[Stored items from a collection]
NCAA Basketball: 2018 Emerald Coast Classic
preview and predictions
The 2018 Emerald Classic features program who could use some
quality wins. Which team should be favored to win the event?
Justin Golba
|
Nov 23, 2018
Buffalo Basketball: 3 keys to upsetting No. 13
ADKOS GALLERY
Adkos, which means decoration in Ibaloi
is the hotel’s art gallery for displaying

* _WHAT TO PRODUCE_
Copy all the records exactly so that no character differs from the source.

* _SOLUTION TO THIS TASK_
NCAA Basketball: 2018 Emerald Coast Classic
preview and predictions
The 2018 Emerald Classic features program who could use some
quality wins. Which team should be favored to win the event?
Justin Golba
|
Nov 23, 2018
Buffalo Basketball: 3 keys to upsetting No. 13
ADKOS GALLERY
Adkos, which means decoration in Ibaloi
is the hotel’s art gallery for displaying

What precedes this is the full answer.